Given entries: Begin
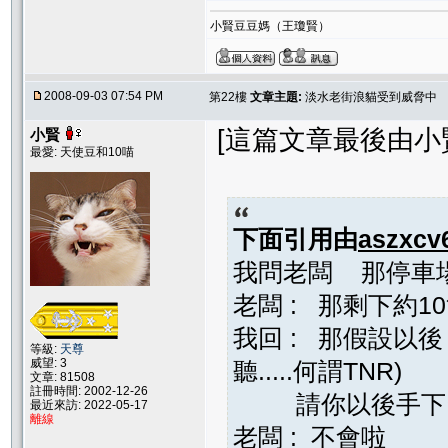
小賢豆豆媽（王瓊賢）
2008-09-03 07:54 PM
第22樓
文章主題:
淡水老街浪貓受到威脅中
[這篇文章最後由小賢在 
小賢
最愛: 天使豆和10喵
下面引用由
aszxcv
我問老闆 那停車
老闆 : 那剩下約
我回 : 那假設以後
等級:
天尊
威望: 3
聽.....何謂TNR)
文章: 81508
註冊時間: 2002-12-26
請你以後手下留
最近來訪: 2022-05-17
離線
老闆 : 不會啦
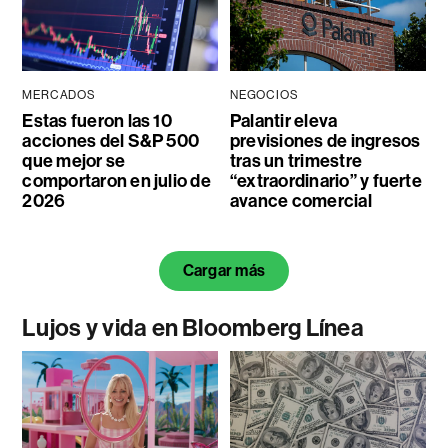
MERCADOS
NEGOCIOS
Estas fueron las 10
Palantir eleva
acciones del S&P 500
previsiones de ingresos
que mejor se
tras un trimestre
comportaron en julio de
“extraordinario” y fuerte
2026
avance comercial
Cargar más
Lujos y vida en Bloomberg Línea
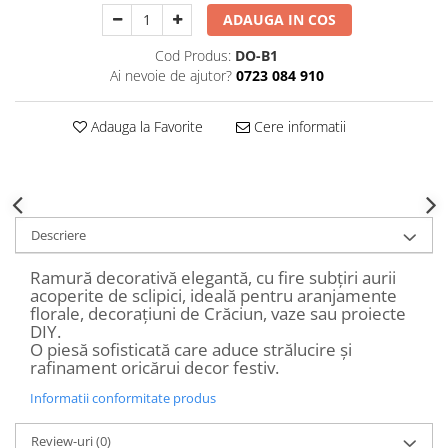
Decoratiuni Craciun
ADAUGA IN COS
Sweet Wonderland
Cod Produs:
DO-B1
Crengute Decorative
Ai nevoie de ajutor?
0723 084 910
Decoratiuni Muzicale
Decoratiuni Luminoase
Adauga la Favorite
Cere informatii
Coronite & Ghirlande
Aromaterapie Craciun
Felicitari, Cutii si Pungi de Cadou
Descriere
Ramură decorativă elegantă, cu fire subțiri aurii
acoperite de sclipici, ideală pentru aranjamente
florale, decorațiuni de Crăciun, vaze sau proiecte
DIY.
O piesă sofisticată care aduce strălucire și
rafinament oricărui decor festiv.
Informatii conformitate produs
Review-uri
(0)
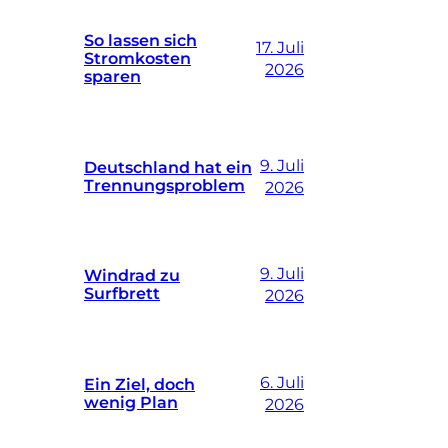
So lassen sich
17. Juli
Stromkosten
2026
sparen
9. Juli
Deutschland hat ein
Trennungsproblem
2026
9. Juli
Windrad zu
Surfbrett
2026
6. Juli
Ein Ziel, doch
wenig Plan
2026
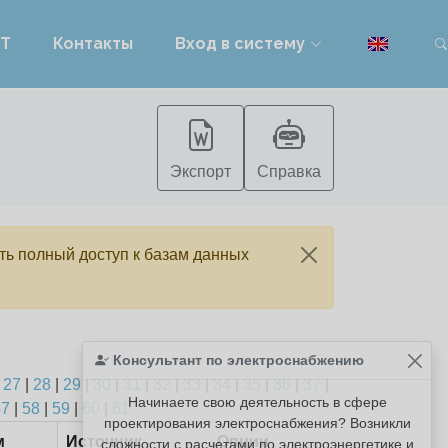
PT
Контакты
Вход в систему
п
Экспорт
Справка
ть полный доступ к базам данных
Консультант по электроснабжению
|
27
|
28
|
29
|
30
|
31
|
32
|
33
|
34
|
35
|
36
|
37
|
Начинаете свою деятельность в сфере
57
|
58
|
59
|
60
|
61
проектирования электроснабжения? Возникли
м
Источник
Опции
сложности с расчетами по электроэнергетике и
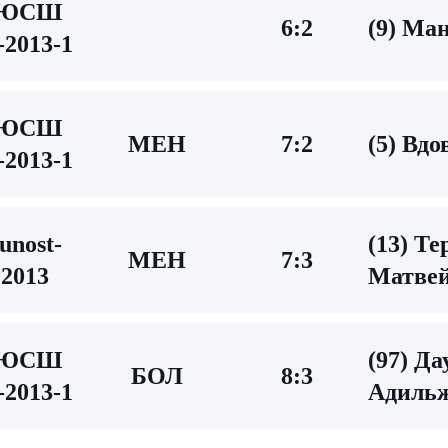
ДЮСШ
6:2
(9) Ма
2013-1
ДЮСШ
МЕН
7:2
(5) Вд
2013-1
unost-
(13) Т
МЕН
7:3
2013
Матве
ДЮСШ
(97) Да
БОЛ
8:3
2013-1
Адиль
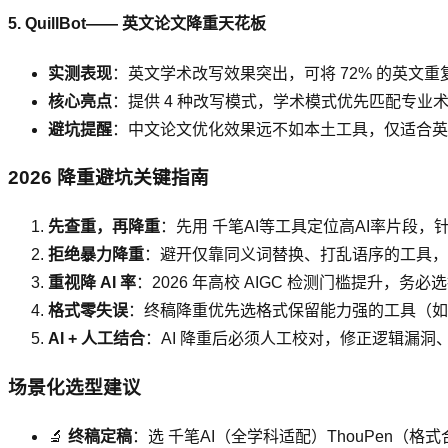
5. QuillBot—— 英文论文降重天花板
实测表现
：英文学术改写效果突出，可将 72% 的英文重复率降
核心亮点
：提供 4 种改写模式，学术模式优先匹配专业术
避坑提醒
：中文论文优化效果远不如本土工具，仅适合英
2026 降重避坑关键指南
先查重，再降重
：先用 千笔AI等工具定位高AI率片段
拒绝暴力降重
：避开仅靠同义词替换、打乱语序的工具，
重视降 AI 率
：2026 年高校 AIGC 检测门槛提升，务必
格式零失误
：终稿降重优先选格式保留能力强的工具（如 
AI + 人工结合
：AI 降重后必须人工校对，修正逻辑漏
场景化选型建议
🔬
终稿定稿
：选 千笔AI（全学科适配）ThouPen（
Given entries: End
_What is being asked:_ Rewrite the lines above, putting "Mostrar más" wherever "Cargar más" stands and keeping everything else the same. Leave the pictures out.

_Answer to this exercise:_
小賢豆豆媽（王瓊賢）
2008-09-03 07:54 PM
第22樓
文章主題:
淡水老街浪貓受到威脅中
[這篇文章最後由小賢在 
小賢
最愛: 天使豆和10喵
下面引用由
aszxcv
我問老闆 那停車
老闆 : 那剩下約
我回 : 那假設以後
等級:
天尊
威望: 3
聽.....何謂TNR)
文章: 81508
註冊時間: 2002-12-26
請你以後手下留
最近來訪: 2022-05-17
離線
老闆 : 不會啦
MERCADOS
NEGOCIOS
Estas fueron las 10
Palantir eleva
acciones del S&P 500
previsiones de ingresos
que mejor se
tras un trimestre
comportaron en julio de
“extraordinario” y fuerte
2026
avance comercial
Mostrar más
Lujos y vida en Bloomberg Línea
Decoratiuni Craciun
ADAUGA IN COS
Sweet Wonderland
Cod Produs:
DO-B1
Crengute Decorative
Ai nevoie de ajutor?
0723 084 910
Decoratiuni Muzicale
Decoratiuni Luminoase
Adauga la Favorite
Cere informatii
Coronite & Ghirlande
Aromaterapie Craciun
Felicitari, Cutii si Pungi de Cadou
Descriere
Ramură decorativă elegantă, cu fire subțiri aurii
acoperite de sclipici, ideală pentru aranjamente
florale, decorațiuni de Crăciun, vaze sau proiecte
DIY.
O piesă sofisticată care aduce strălucire și
rafinament oricărui decor festiv.
Informatii conformitate produs
Review-uri
(0)
So lassen sich
17. Juli
Stromkosten
2026
sparen
9. Juli
Deutschland hat ein
Trennungsproblem
2026
9. Juli
Windrad zu
Surfbrett
2026
6. Juli
Ein Ziel, doch
wenig Plan
2026
PT
Контакты
Вход в систему
п
Экспорт
Справка
ть полный доступ к базам данных
Консультант по электроснабжению
|
27
|
28
|
29
|
30
|
31
|
32
|
33
|
34
|
35
|
36
|
37
|
Начинаете свою деятельность в сфере
57
|
58
|
59
|
60
|
61
проектирования электроснабжения? Возникли
м
Источник
Опции
сложности с расчетами по электроэнергетике и
ДЮСШ
6:2
(9) Ма
2013-1
ДЮСШ
МЕН
7:2
(5) Вд
2013-1
unost-
(13) Т
МЕН
7:3
2013
Матве
ДЮСШ
(97) Да
БОЛ
8:3
2013-1
Адиль
5. QuillBot—— 英文论文降重天花板
实测表现
：英文学术改写效果突出，可将 72% 的英文重复率降
核心亮点
：提供 4 种改写模式，学术模式优先匹配专业术
避坑提醒
：中文论文优化效果远不如本土工具，仅适合英
2026 降重避坑关键指南
先查重，再降重
：先用 千笔AI等工具定位高AI率片段
拒绝暴力降重
：避开仅靠同义词替换、打乱语序的工具，
重视降 AI 率
：2026 年高校 AIGC 检测门槛提升，务必
格式零失误
：终稿降重优先选格式保留能力强的工具（如 
AI + 人工结合
：AI 降重后必须人工校对，修正逻辑漏
场景化选型建议
🔬
终稿定稿
：选 千笔AI（全学科适配）ThouPen（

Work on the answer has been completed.